(Collected data)

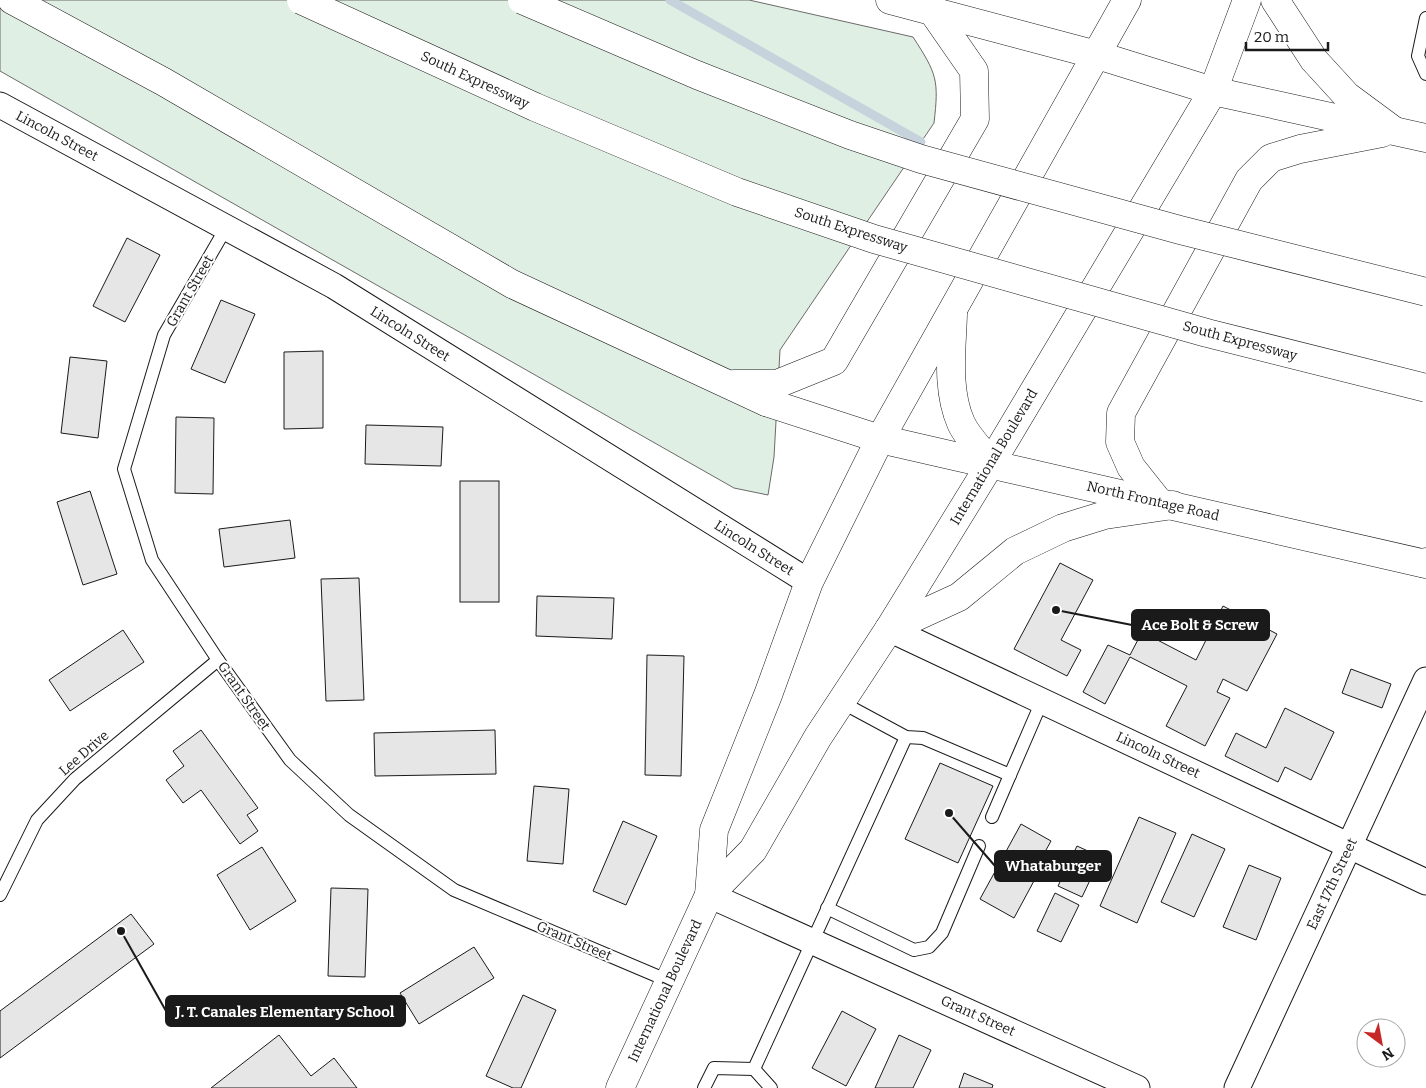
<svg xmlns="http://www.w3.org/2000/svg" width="1426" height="1088" viewBox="0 0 1426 1088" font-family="Bitter,serif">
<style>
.green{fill:#e0efe3;stroke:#6a6a6a}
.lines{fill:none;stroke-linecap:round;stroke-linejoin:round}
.stream{stroke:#c6d2dc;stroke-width:9}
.building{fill:#e6e6e6;stroke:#1a1a1a}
.lane-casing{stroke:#1a1a1a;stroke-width:14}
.street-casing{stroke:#1a1a1a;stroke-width:27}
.secondary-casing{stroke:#1a1a1a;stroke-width:29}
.primary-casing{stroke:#1a1a1a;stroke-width:29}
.highway-casing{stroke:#1a1a1a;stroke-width:29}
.lane{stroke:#fff;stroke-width:12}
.street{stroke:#fff;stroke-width:25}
.secondary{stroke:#fff;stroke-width:28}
.primary{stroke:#fff;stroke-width:28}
.highway{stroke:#fff;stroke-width:28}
.highway-bridge-casing{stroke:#1a1a1a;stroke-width:29;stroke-linecap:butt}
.highway-bridge{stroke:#fff;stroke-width:28}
.labels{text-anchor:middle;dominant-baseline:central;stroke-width:4;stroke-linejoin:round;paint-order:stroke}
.street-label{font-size:14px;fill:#1a1a1a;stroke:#fff}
.leader{fill:none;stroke:#1a1a1a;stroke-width:2}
.callout-dot{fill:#1a1a1a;stroke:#fff;stroke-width:2}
.callout{fill:#1a1a1a;stroke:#1a1a1a;stroke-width:2}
.callout-label{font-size:15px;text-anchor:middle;font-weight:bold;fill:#fff}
</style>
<rect width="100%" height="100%" fill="#fff"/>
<path class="green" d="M 0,0 L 749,0 L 913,37 C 937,74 939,80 934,123 L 780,350 L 774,457 L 768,495 L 734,488 L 0,71 Z"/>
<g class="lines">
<polyline class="stream" points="670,0 921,142"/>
</g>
<g class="building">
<polygon points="127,238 160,255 125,322 93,306"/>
<polygon points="221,300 255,314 225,383 191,369"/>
<polygon points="323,351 323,428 284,429 284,352"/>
<polygon points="70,357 107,361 98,438 61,433"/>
<polygon points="176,417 214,418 213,494 175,493"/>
<polygon points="366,425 443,427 441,466 365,464"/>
<rect x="460" y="481" width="39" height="121"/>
<polygon points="90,491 117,574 83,585 57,502"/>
<polygon points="290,520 295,558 224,567 219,529"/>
<polygon points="1060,563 1093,580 1061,640 1081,650 1067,676 1014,649"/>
<polygon points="359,578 364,700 326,701 321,579"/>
<polygon points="537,596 614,598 612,639 536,636"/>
<polygon points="1223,606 1277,634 1247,691 1223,679 1217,692 1230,698 1205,746 1166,726 1187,686 1130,657 1105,704 1083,692 1108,645 1130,655 1142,632 1196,660"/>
<polygon points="123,630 144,662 70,711 49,680"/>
<polygon points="647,655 684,656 681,776 645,775"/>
<polygon points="1351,669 1391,684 1382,708 1342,693"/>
<polygon points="1285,708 1334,732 1311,780 1285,767 1278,782 1225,756 1236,733 1266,748"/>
<polygon points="201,730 258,808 247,815 258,831 240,844 201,790 183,803 166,780 184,766 173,751"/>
<polygon points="495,730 496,774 375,776 374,733"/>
<polygon points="940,763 993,786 958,863 905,839"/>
<polygon points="534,786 569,789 563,864 527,861"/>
<polygon points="1139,817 1176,833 1137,923 1100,906"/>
<polygon points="623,821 657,836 626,905 593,891"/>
<polygon points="1021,824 1051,841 1031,877 1035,879 1014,918 980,899"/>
<polygon points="1192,834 1225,849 1194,917 1161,902"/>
<polygon points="1077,846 1101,857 1082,897 1058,886"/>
<polygon points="262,847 296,901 250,930 217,875"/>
<polygon points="1249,865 1281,878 1256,940 1223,927"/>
<polygon points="331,888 368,889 365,977 328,976"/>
<polygon points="1055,893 1079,905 1061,942 1037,931"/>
<polygon points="131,914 154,944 0,1058 0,1011"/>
<polygon points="474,947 494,978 419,1024 400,993"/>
<polygon points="523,995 556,1010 521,1088 513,1088 486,1076"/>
<polygon points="842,1011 876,1029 846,1086 812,1068"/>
<polygon points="279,1035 311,1076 334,1058 357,1088 211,1088"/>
<polygon points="899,1035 931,1050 913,1088 875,1088"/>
<polygon points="964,1073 993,1085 992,1088 959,1088"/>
</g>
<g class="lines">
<defs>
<g id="lane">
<polyline points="1426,18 1418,56 1426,74"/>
<polyline points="226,228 164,335 124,469 152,560 218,660 290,760 349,815 454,890 669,981"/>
<polyline points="841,702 906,737 923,738 1010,775 1042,701"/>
<polyline points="992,817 1010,775"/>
<polyline points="0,895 37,820 75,779 218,660"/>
<polyline points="827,908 914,950 929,947 942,933 979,846"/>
<polyline points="754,1069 906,737"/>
<polyline points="704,1088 714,1068 754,1069 771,1088"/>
</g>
<g id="street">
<polyline points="0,105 334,286 809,582"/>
<polyline points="889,629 1426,882"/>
<polyline points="709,895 1137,1088"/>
<polyline points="1237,1088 1426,680"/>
</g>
<g id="secondary">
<polyline points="890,0 1097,55 1213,91 1426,138"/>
<polyline points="766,402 880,439 1426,564"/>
<polyline points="1158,501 1131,467 1120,442 1121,413 1249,180 1271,158 1300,149 1382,133"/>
</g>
<g id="primary">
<polyline points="1275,0 1314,60 1347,96 1393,130"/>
<path d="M 953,314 C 952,349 946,389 961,423 C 967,437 982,451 991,463"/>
<polyline points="889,629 959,597 1015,551 1063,528 1105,515 1173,505"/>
<polyline points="709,895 714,830 768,695 809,582 880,439 1127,0"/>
<polyline points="620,1088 709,895 753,850 818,737 889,629 991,463 1213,91 1247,0"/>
</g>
<g id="highway">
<polyline points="12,0 164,82 512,284 766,402"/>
<polyline points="734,384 777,384 834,361 975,119 974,71 933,12"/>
<polyline points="1423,563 1426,562"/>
</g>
</defs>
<use href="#lane" class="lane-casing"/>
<use href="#street" class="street-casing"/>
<use href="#secondary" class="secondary-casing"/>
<use href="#primary" class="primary-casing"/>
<use href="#highway" class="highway-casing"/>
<use href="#lane" class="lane"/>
<use href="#street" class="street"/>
<use href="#secondary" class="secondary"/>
<use href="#primary" class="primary"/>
<use href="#highway" class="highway"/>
<defs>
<g id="highway-bridge">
<polyline points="301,0 535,107 737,192 874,239 1207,333 1426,388"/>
<polyline points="522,0 697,75 850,135 921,159 1180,230 1426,292"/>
</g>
</defs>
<use href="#highway-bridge" class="highway-bridge-casing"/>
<use href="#highway-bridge" class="highway-bridge"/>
</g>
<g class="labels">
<g class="street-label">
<text transform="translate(475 80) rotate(25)">South Expressway</text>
<text transform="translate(57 136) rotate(28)">Lincoln Street</text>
<text transform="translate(851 230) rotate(18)">South Expressway</text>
<text transform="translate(190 291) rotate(-60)">Grant Street</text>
<text transform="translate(410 334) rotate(32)">Lincoln Street</text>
<text transform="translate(1240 341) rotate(15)">South Expressway</text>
<text transform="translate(994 457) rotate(-59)">International Boulevard</text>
<text transform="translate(1153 501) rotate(13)">North Frontage Road</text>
<text transform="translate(754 548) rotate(32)">Lincoln Street</text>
<text transform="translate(244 696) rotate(55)">Grant Street</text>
<text transform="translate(84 753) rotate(-41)">Lee Drive</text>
<text transform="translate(1158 755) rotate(25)">Lincoln Street</text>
<text transform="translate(1332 884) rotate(-65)">East 17th Street</text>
<text transform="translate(574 941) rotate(23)">Grant Street</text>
<text transform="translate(665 991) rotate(-65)">International Boulevard</text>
<text transform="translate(978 1016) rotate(24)">Grant Street</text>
</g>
</g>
<path class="leader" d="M1056 610L1132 625M949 813L995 866M121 931L166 1011"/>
<g class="callout-dot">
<circle cx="1056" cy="610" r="5"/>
<circle cx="949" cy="813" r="5"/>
<circle cx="121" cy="931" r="5"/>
</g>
<g class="callout">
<rect x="1132" y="610" width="137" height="30" rx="5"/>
<rect x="995" y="851" width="116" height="30" rx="5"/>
<rect x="166" y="996" width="239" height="30" rx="5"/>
</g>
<g class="callout-label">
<text x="1200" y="630">Ace Bolt &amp; Screw</text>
<text x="1053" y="871">Whataburger</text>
<text x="285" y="1017">J. T. Canales Elementary School</text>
</g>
<g transform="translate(1381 1043) rotate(148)"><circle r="24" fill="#ffffff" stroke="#a3a3a3"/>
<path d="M0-4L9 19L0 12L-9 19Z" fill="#c62828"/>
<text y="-8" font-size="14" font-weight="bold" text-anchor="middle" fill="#1a1a1a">N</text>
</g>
<path d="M1246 42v8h82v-8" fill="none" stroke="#1a1a1a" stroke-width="2.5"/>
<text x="1254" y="42" font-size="15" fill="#1a1a1a" stroke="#ffffff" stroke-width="4" paint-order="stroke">20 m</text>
</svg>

Work instruction: Only the lines from the one holding "Bolt &amp; Screw</text>" through the end of the records should appear in the answer, each repeated exactly.

Task answer:
<text x="1200" y="630">Ace Bolt &amp; Screw</text>
<text x="1053" y="871">Whataburger</text>
<text x="285" y="1017">J. T. Canales Elementary School</text>
</g>
<g transform="translate(1381 1043) rotate(148)"><circle r="24" fill="#ffffff" stroke="#a3a3a3"/>
<path d="M0-4L9 19L0 12L-9 19Z" fill="#c62828"/>
<text y="-8" font-size="14" font-weight="bold" text-anchor="middle" fill="#1a1a1a">N</text>
</g>
<path d="M1246 42v8h82v-8" fill="none" stroke="#1a1a1a" stroke-width="2.5"/>
<text x="1254" y="42" font-size="15" fill="#1a1a1a" stroke="#ffffff" stroke-width="4" paint-order="stroke">20 m</text>
</svg>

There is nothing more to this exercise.